甘さが強い低GIのフルクトースは身体に甘くない!

フルクトースは果糖とも呼ばれている単糖であり、主にハチミツや果物、根菜類に含まれています。

そして糖類の中では一番甘く、その甘さは砂糖の1.7倍という甘さです。

フルクトースには3つの構造があります。

  • βフルクトース(六員環)
  • βフルクトース(五員環)
  • 鎖状フルクトース

 

グルコースとの違い

フルクトースとグルコースの大きな違いは、フルクトースには血糖値を上げない特徴があります。

フルコースは果糖ブドウ糖液糖にも使われており、冷やすと甘さを増す特徴があり、フルクトースが入った冷たい食品を食べると非常に甘さを感じます。

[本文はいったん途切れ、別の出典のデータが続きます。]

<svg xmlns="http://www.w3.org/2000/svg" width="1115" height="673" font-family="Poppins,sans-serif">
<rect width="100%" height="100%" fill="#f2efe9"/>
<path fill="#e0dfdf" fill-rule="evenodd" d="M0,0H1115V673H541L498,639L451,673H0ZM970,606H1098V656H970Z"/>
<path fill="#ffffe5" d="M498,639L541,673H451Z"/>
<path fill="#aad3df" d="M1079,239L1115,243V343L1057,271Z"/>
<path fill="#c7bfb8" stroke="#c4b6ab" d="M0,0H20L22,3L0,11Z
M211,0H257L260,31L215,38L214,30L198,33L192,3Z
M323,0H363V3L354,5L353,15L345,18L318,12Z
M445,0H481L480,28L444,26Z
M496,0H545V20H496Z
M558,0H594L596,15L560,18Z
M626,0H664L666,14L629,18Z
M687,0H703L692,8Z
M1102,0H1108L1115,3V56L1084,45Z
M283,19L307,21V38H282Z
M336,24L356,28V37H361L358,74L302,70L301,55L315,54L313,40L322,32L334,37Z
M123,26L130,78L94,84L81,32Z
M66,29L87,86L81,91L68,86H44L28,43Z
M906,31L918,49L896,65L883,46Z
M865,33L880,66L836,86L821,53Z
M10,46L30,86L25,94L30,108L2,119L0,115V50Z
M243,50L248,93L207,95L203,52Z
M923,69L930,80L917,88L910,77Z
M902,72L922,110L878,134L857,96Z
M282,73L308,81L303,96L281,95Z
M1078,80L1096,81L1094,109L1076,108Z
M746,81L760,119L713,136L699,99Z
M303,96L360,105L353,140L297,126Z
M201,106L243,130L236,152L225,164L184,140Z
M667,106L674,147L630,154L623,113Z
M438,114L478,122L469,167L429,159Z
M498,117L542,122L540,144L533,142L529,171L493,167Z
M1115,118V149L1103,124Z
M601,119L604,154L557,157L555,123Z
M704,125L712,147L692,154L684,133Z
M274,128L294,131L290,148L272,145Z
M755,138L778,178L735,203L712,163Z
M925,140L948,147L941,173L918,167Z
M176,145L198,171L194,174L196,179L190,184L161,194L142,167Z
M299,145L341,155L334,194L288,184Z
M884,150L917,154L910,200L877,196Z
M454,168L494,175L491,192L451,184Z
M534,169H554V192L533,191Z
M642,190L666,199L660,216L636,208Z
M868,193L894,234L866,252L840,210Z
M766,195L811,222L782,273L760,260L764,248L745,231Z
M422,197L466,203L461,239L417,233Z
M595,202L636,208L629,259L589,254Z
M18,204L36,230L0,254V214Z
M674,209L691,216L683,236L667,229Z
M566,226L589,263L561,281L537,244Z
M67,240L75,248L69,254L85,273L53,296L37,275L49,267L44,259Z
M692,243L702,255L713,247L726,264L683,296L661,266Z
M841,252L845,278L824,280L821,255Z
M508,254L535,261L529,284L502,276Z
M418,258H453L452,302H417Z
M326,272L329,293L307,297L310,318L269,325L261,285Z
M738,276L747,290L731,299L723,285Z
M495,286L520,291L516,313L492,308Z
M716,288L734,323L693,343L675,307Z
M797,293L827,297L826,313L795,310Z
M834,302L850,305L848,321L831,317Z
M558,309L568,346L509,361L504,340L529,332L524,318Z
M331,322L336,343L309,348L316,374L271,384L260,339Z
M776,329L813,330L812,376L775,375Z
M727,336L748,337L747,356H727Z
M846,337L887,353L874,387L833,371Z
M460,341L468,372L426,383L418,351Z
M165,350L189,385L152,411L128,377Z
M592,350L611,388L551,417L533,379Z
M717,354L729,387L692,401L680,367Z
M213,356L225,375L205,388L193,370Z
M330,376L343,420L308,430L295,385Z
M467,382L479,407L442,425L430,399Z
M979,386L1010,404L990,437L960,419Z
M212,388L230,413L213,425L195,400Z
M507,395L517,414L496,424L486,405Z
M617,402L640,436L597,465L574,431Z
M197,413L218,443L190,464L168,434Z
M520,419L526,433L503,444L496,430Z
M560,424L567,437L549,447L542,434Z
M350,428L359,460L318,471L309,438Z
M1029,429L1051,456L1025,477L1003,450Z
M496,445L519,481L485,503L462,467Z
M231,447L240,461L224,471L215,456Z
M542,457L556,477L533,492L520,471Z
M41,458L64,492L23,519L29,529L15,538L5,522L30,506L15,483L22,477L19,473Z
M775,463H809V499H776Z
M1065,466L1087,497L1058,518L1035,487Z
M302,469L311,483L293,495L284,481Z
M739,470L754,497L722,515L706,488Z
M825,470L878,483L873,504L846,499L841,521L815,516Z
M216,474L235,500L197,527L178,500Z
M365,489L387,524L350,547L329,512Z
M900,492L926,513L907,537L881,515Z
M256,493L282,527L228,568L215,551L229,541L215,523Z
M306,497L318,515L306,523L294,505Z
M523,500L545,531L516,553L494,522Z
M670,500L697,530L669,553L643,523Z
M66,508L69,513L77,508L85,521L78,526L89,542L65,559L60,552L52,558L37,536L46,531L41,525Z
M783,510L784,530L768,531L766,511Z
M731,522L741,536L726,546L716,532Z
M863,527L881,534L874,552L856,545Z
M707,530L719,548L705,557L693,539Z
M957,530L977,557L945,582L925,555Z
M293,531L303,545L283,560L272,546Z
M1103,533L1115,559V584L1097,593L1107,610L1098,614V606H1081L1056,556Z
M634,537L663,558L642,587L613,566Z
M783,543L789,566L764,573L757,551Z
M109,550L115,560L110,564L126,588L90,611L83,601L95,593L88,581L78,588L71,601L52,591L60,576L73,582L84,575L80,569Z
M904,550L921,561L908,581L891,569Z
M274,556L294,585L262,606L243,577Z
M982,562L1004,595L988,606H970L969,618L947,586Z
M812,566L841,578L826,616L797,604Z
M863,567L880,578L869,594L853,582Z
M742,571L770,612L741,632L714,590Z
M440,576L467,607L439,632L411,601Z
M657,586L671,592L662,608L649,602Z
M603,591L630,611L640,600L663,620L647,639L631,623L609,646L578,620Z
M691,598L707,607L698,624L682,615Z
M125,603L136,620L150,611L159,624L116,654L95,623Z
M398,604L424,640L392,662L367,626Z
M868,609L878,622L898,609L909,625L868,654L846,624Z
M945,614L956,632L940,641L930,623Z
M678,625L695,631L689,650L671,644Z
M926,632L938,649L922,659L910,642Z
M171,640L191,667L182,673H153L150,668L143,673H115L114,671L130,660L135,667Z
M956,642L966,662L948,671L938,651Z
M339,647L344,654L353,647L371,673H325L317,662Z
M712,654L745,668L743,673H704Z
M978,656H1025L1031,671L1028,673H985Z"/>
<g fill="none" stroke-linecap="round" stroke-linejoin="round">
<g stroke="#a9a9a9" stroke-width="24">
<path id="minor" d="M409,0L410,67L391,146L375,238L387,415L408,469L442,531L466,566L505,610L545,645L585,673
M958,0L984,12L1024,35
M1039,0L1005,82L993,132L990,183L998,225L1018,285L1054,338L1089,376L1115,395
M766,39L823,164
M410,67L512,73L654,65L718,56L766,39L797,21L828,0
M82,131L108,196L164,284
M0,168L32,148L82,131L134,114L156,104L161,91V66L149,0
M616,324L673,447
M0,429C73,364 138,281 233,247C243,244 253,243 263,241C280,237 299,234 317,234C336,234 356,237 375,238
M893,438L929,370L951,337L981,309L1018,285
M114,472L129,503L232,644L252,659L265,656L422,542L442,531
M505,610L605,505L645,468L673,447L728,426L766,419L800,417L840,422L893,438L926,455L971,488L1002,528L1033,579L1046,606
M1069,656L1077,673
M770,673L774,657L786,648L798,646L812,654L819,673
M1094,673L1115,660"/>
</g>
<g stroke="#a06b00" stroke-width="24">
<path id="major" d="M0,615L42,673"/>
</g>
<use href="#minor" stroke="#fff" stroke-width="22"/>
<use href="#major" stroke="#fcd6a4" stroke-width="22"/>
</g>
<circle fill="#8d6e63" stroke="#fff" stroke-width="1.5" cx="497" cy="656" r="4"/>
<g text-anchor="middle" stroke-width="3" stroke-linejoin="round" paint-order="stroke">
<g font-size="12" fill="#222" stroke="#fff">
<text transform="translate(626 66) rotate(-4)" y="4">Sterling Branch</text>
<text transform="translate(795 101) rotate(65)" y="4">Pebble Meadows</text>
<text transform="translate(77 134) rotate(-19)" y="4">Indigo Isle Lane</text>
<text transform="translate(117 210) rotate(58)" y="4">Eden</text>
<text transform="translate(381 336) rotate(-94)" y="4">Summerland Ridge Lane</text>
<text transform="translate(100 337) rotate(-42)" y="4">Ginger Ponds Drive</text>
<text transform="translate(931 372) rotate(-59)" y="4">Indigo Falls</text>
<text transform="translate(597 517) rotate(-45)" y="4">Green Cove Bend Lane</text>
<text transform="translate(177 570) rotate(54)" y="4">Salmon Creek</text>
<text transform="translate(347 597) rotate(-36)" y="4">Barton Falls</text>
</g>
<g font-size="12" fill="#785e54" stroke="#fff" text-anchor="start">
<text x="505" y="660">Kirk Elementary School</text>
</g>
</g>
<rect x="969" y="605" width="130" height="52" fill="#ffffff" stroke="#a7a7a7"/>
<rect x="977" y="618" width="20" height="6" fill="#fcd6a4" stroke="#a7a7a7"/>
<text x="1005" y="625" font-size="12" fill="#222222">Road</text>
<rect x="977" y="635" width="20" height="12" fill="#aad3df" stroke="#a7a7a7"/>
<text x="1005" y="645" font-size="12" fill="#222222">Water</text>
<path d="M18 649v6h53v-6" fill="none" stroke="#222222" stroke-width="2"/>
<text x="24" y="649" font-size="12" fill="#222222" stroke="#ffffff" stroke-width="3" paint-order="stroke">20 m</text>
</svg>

甘くて血糖値を上げない甘味料と聞いたら、糖尿病で尚且つ甘い物が好きな人は飛びついてしまうかもしれません。

フルクトースは体内に入ると1割がグルコースに変換されますが、残り9割は肝臓に送られて代謝されます。

しかし、肝臓がキャパシティを超えてしまうと肝臓に糖が蓄積されて中性脂肪となり、脂肪肝を招いてしまいます。脂肪肝は他の肝疾患同様に進行すると癌に至ってしまいます。

また、静脈栄養剤にもフルクトースは用いられています。

絶食期間が長く腸管が使えない状況に陥ると、中心静脈カテーテルを挿入して高カロリー輸液による栄養管理を行うという選択をとる場合があります。

この高カロリー輸液を長く続けていくと肝機能障害を起こすケースが数多くありますが、これは患者様自身が非常に弱っている上にフルクトースを継続的に摂取しつづけたことにより、肝機能障害を起こしてしまっているのです。

その予防策として、高カロリー輸液と一緒にビーフリード(アミノ酸を含む点滴)や脂肪乳剤と併用する方法がありますが、患者様の病態によってはこれらを併用することすらデメリットになる場合もあります。

 

老化を促進

フルクトースの過剰摂取は老化を促進してしまいます。

フルクトースには「還元性」があり、この還元性は過剰に摂り過ぎた糖が蛋白質や脂質と結合して「糖化」を招いてしまいます。

糖化現象はAGEsを増やしてしまい、細胞内において様々な害を引き起こし、老化以外にも骨粗鬆症や腎機能低下、白内障等の症状を引き起こします

糖尿病がある場合は合併症のリスクを高めてしまいます。

フルクトースは甘いけどGI値が低いからといって甘く見てはいけない糖類です。